Monter un dossier de prêt immobilier solide : ce qui fait la différence
Les banques ne regardent pas uniquement les chiffres bruts. Elles analysent la stabilité du dossier dans le temps. Un CDI avec ancienneté pèse plus qu’un revenu élevé en intérim. Trois mois de relevés bancaires sans découvert valent mieux qu’un gros salaire mal géré.
Voici ce qui distingue un dossier accepté rapidement d’un dossier qui traîne ou qui est refusé :
- Des relevés de compte propres sur les trois à six derniers mois, sans incident de paiement ni commission d’intervention.
- Une épargne résiduelle après apport, même modeste, qui montre que l’emprunteur ne sera pas à découvert dès le premier mois.
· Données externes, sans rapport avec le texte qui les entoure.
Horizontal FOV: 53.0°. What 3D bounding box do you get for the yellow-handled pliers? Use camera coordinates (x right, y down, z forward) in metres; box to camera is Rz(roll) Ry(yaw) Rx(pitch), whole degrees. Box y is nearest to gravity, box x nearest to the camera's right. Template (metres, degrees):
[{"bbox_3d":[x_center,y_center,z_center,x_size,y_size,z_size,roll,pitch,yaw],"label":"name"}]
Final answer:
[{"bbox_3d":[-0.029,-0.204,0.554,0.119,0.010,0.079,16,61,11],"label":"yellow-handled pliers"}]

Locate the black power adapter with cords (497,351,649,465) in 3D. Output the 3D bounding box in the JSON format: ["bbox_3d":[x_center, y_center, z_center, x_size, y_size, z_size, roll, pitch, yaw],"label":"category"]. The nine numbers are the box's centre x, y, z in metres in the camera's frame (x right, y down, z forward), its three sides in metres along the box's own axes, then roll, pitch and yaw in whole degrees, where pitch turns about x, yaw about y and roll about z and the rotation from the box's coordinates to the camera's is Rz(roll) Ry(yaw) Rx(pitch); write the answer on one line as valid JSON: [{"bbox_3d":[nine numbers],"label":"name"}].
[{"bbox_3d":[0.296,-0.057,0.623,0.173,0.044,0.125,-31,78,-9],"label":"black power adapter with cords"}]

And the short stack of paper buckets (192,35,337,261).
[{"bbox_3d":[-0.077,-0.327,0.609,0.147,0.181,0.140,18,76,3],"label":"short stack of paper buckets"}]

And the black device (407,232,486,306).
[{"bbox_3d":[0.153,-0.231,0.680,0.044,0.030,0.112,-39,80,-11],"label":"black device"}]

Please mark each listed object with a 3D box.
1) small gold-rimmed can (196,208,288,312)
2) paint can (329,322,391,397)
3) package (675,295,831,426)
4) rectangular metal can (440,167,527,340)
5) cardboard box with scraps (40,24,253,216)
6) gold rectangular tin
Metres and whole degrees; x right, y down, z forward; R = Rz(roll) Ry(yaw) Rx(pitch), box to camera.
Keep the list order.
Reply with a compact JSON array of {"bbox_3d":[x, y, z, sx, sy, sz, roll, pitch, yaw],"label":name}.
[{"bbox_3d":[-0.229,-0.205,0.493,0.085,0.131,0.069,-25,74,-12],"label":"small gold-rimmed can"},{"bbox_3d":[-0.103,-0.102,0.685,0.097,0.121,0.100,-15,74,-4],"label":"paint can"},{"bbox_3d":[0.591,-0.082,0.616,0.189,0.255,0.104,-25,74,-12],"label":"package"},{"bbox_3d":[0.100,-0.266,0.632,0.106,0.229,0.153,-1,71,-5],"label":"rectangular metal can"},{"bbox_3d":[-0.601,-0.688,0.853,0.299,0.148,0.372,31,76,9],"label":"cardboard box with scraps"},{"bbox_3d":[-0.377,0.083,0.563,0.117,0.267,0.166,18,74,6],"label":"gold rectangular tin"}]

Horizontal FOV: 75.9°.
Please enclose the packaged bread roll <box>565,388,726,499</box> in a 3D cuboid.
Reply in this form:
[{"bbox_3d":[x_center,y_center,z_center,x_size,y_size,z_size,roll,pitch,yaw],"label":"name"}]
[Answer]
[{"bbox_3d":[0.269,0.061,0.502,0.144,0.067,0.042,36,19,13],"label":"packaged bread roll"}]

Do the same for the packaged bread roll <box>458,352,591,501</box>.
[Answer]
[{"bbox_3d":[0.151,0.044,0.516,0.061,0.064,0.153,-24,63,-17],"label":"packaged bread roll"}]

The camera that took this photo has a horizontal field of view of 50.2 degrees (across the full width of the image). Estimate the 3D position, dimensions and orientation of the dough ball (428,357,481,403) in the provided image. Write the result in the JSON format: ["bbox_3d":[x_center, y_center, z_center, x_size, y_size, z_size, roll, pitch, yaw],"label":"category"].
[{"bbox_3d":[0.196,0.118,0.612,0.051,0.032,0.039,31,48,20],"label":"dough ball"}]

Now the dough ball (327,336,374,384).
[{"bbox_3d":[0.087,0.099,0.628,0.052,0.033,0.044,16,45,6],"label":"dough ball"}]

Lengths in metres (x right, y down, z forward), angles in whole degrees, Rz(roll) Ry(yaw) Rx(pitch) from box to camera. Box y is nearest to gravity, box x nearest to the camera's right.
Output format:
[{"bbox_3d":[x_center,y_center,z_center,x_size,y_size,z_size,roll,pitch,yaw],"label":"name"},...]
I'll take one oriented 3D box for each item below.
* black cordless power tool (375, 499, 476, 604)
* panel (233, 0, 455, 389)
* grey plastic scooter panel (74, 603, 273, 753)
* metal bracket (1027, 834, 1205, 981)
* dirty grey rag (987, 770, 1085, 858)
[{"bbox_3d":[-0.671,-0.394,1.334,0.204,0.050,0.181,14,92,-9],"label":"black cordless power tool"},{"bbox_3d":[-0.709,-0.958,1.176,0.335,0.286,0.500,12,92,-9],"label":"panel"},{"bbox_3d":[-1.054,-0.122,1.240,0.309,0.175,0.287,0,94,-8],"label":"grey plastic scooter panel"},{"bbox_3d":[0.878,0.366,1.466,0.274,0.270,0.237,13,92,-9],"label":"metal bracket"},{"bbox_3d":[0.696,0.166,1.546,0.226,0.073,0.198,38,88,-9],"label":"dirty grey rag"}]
- Un projet immobilier cohérent avec le marché local : la banque vérifie que le bien n’est pas surévalué par rapport aux prix du secteur.
- L’absence de crédits revolving ou de dettes non déclarées, que la banque détectera via le fichier des incidents de remboursement.
On sous-estime souvent le poids du « reste à vivre ». Même avec un taux d’endettement sous les 35 %, un reste à vivre trop faible entraîne un refus, surtout pour les ménages avec enfants.
Assurance emprunteur et garantie : deux postes à négocier dès le départ
L’assurance emprunteur représente une part significative du coût total du crédit. Depuis la loi Lemoine, on peut changer d’assurance à tout moment, sans frais ni pénalité. En pratique, comparer dès la signature de l’offre de prêt permet de réduire la facture sur toute la durée du remboursement.
Délégation d’assurance ou contrat groupe
Le contrat groupe proposé par la banque est simple à mettre en place, mais rarement le moins cher. Une délégation d’assurance auprès d’un assureur externe offre souvent des garanties équivalentes à un tarif inférieur, surtout pour les emprunteurs jeunes et non-fumeurs. La banque ne peut pas refuser une délégation si les garanties sont équivalentes.
Garantie du prêt : caution ou hypothèque
La caution (type Crédit Logement) est plus souple qu’une hypothèque : pas de passage chez le notaire, frais réduits, et une partie restituée en fin de prêt. L’hypothèque reste nécessaire dans certains cas (bien atypique, SCI). Le choix dépend du profil et du bien financé, mais la caution reste la solution la moins coûteuse pour la majorité des dossiers.

Le marché du crédit immobilier en 2026 récompense les dossiers préparés en amont. Allongement des durées, sélectivité accrue des banques, poids de l’assurance emprunteur dans le coût global : chaque poste mérite d’être négocié individuellement. Déposer un dossier propre avec un apport calibré reste le moyen le plus fiable d’obtenir un financement aligné sur son budget réel.